I posted a tweet recently that seemed to motivate folks to engage. I posted:
What if students learn, but can't perform on assessments?
— Dr. Gary Ackerman (@GaryAckermanPhD) November 23, 2023
The responses to my tweet suggest there are some educators have not yet abandoned the platform, and those who remain are thoughtful about the practices of teaching and how we know if our students have actually learned.
My tweet is grounded in two assumptions:
- As a result of school, students’ brains should be changed so they have greater capacity to participate in society; in brief, they should learn because of the lessons in which they participate.
- One responsibility of schools is to measure the degree to which students have learned.
I also implicitly posit that the two are not necessarily connected. It is possible (actually it is very likely) students are learning in all of their courses and classes, but they may not be learning the intended curriculum. It is also possible (again, it is very likely) that students can perform well on measures of intended learning without actually knowing the material.
When we design instruments to collect data (regardless of the field of study), we are hoping to be able to draw accurate and true conclusions based on the data. In the context of my tweet, we want to collect data that measures how students’ brains have changed.
If we have high-quality data collection tools, then we are more likely to be able to accurate and true conclusions. The characteristics of high quality data collection tools include:
Objectivity refers to the degree to which the results are unaffected by the biases of the collector. All data collection methods are biased if not by the way the data are gathered and interpreted, then by the design of the instrument.
Reliability refers to degree to which the instrument gives the similar results under similar conditions. Ideally, the same test will always return the same results, but variability in humans beings and measurement error are realities of measuring in educational settings.
Validity is the degree to which the collected data are what we claim they are. We are generally concerned with specific types of validity.
External validity is the degree to which one’s tools can be applied to other settings.
Internal validity is the degree to which your instrument measures what it is supposed to; all measurements contain error, but high internal validity minimizes those errors. If a test is supposed to measure “knowledge of photosynthesis,” but the questions are written so they confuse the students, then the test has low internal validity.
Construct validity is the degree to which we are measuring something that is real. In many fields, especially in education, we seek to measure phenomena that can only be indirectly measured. When I was a botany student, I was sometimes studied things that could be directly measured (for example the number of nodules that formed on the roots of plants). At other times, I was interested in how conditions affected plant health; my lab partners and I defined several proxies (such as leaf color, turgidity, height) for plant health. If we choose our proxies well, then our we could claim construct validity.

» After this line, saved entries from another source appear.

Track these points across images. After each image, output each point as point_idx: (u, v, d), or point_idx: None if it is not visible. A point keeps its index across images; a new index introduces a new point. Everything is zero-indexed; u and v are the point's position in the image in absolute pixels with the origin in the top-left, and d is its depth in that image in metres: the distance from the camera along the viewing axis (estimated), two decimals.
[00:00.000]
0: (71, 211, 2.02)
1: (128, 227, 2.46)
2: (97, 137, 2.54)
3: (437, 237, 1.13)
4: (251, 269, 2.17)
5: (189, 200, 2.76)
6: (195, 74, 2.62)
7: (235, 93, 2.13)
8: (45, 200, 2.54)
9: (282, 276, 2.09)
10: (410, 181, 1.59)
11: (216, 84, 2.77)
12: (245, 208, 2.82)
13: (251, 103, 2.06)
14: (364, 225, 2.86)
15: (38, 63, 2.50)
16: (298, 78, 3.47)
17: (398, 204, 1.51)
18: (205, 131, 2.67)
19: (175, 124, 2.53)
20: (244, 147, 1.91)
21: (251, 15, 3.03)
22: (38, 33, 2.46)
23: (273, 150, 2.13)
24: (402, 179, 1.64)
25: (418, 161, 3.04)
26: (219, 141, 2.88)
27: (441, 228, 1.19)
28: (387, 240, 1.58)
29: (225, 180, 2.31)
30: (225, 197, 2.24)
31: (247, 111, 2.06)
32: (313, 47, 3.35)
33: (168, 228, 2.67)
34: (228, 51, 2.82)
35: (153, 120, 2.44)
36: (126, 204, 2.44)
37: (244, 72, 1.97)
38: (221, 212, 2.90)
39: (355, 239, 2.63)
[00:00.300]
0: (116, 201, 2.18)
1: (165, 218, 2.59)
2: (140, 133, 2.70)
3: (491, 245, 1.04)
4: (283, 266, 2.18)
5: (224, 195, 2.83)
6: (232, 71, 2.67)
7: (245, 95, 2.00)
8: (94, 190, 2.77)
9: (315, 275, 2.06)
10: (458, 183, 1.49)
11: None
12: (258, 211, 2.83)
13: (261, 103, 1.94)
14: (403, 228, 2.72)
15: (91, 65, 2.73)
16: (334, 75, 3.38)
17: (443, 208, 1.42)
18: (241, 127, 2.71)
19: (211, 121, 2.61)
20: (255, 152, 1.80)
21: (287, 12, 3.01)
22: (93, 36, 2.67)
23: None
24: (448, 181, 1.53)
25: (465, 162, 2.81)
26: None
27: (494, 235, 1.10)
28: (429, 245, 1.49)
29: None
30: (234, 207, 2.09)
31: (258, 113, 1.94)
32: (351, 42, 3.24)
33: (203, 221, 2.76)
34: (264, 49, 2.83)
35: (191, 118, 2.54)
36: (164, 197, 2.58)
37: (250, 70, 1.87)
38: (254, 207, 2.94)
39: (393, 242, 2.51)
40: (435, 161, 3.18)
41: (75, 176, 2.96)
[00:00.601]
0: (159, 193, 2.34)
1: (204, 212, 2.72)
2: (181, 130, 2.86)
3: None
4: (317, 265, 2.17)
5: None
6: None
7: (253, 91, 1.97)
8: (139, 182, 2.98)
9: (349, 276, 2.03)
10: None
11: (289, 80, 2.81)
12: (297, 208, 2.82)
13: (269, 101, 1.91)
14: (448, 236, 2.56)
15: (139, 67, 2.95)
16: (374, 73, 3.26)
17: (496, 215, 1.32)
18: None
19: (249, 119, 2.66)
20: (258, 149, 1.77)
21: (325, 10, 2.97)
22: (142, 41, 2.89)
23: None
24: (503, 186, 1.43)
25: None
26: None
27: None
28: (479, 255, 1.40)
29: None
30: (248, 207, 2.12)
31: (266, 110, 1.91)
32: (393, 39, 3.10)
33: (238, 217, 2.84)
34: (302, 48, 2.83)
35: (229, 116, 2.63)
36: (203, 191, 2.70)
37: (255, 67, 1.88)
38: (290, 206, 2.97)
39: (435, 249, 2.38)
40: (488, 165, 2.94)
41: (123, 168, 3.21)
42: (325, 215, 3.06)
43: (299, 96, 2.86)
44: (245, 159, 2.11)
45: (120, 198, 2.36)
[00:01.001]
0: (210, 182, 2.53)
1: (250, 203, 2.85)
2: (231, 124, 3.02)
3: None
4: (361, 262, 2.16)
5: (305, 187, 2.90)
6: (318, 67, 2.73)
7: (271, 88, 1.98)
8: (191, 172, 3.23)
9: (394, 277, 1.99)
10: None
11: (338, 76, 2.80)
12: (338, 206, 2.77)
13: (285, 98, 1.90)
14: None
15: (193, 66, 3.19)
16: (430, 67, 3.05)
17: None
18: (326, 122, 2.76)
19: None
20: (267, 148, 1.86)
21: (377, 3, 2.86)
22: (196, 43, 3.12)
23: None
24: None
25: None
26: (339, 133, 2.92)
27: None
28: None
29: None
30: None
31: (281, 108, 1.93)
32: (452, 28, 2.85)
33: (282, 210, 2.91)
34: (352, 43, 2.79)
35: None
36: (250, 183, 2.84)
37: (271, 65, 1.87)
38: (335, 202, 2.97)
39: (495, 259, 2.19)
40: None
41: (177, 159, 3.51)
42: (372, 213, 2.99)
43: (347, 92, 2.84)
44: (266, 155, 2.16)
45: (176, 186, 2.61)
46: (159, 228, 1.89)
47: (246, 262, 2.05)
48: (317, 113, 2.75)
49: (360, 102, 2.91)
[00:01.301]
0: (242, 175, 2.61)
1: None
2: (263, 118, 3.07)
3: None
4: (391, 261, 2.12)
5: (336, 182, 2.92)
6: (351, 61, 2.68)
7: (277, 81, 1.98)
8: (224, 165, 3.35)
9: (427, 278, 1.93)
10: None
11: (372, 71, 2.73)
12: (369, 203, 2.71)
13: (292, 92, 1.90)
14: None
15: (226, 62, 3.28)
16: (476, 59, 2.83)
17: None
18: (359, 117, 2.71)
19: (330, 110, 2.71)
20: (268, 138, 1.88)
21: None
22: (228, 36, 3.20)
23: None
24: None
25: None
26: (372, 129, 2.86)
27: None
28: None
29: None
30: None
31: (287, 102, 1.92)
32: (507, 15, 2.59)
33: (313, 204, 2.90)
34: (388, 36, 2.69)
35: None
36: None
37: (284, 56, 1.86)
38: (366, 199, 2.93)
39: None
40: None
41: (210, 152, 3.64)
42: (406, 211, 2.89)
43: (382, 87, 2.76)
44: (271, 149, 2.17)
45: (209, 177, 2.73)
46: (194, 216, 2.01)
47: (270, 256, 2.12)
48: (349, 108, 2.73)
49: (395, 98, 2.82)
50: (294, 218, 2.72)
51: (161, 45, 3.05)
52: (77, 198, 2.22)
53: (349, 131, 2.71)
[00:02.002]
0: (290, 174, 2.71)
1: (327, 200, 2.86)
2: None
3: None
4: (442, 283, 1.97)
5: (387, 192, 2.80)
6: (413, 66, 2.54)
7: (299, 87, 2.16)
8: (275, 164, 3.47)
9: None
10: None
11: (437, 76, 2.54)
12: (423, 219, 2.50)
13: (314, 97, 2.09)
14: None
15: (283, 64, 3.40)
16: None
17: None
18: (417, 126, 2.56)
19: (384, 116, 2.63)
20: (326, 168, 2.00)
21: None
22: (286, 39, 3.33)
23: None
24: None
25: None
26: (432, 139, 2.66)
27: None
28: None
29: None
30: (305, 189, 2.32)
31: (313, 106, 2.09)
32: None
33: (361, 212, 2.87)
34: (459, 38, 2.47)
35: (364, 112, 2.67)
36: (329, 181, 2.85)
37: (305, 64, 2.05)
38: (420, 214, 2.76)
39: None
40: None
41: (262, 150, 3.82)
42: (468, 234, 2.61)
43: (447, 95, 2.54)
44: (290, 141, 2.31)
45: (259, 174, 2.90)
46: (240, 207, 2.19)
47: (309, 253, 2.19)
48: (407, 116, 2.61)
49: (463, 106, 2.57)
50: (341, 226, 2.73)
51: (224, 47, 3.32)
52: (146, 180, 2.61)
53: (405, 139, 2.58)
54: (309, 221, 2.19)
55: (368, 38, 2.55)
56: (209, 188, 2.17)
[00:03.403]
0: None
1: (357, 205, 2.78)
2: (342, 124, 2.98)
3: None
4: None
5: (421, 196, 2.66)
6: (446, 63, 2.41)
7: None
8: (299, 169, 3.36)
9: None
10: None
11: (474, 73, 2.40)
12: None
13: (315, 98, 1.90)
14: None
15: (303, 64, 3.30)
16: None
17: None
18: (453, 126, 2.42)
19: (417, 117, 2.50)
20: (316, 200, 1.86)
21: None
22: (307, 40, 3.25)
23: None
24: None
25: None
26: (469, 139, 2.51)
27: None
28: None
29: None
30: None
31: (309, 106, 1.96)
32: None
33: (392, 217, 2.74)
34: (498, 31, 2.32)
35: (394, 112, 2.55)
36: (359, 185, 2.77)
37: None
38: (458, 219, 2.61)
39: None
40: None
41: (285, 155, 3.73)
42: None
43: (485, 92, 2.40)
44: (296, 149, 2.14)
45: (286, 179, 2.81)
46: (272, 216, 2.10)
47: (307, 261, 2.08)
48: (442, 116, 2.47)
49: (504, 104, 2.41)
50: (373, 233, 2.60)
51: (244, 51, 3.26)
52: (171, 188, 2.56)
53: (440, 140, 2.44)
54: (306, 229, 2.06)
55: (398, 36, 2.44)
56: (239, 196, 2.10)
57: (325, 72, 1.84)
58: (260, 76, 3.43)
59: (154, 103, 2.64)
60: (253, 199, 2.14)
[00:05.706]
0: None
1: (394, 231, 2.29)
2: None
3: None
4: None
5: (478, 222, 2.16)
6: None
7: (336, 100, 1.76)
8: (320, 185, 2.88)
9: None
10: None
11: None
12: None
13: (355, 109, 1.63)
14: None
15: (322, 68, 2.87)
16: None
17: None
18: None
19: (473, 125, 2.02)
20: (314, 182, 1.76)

Related to external validity and construct validity is predictive validity which is the degree to which our measurements are correlated with what we claim. If my construct is valid and my tools have external validity, then it is likely there will be predictive validity. (The plants that I claim are more healthy are more productive in the garden, for example, or the students who I claim know more physics engineer functioning electrical systems.)
Neither my tweet not this blog post makes the claim that any existing practices are not of high-quality. I have been involved with educators long enough to make the claim that many tools we use to collect data (thus draw conclusions about learning) are of dubious quality.
I have written plenty of test questions (and I continue to use tests in my teaching). I know I have not taken the steps necessary to ensure any quality. Over time, as I use tests and questions in courses, I do believe I improve them, but I don’t take steps to verify it. One take-away from my tweet is that we should stop deluding ourselves that the tests we write are of high-quality unless we measure it. This doesn’t mean any educator should stop, it just means we should be honest with ourselves and our students.
In schools today, we also use many data collection tools that come from other sources; vendors and publishers sell tests to measure just about anything one cares to measure. We are told they are valid and reliable, but we are not allowed to review the methods by which those were established. Again, I do not claim we should stop using such tools, but I do claim we should question their quality and make accurate assessments of it.
One strategy researchers use to ensure their findings are accurate and true is to confirm observations with other evidence. If educators designed assessments schemes that begin with the answers to the prompt “If our students have in fact learned what we expect them to, then they should be able to score well on assessments and also do x” then they defined multiple x and methods for observing them, then our conclusions would be of much higher quality. Notice as well that x is plural in the preceding paragraph. If you look to only one way to measure students, then you can be sure the measurements are of low quality.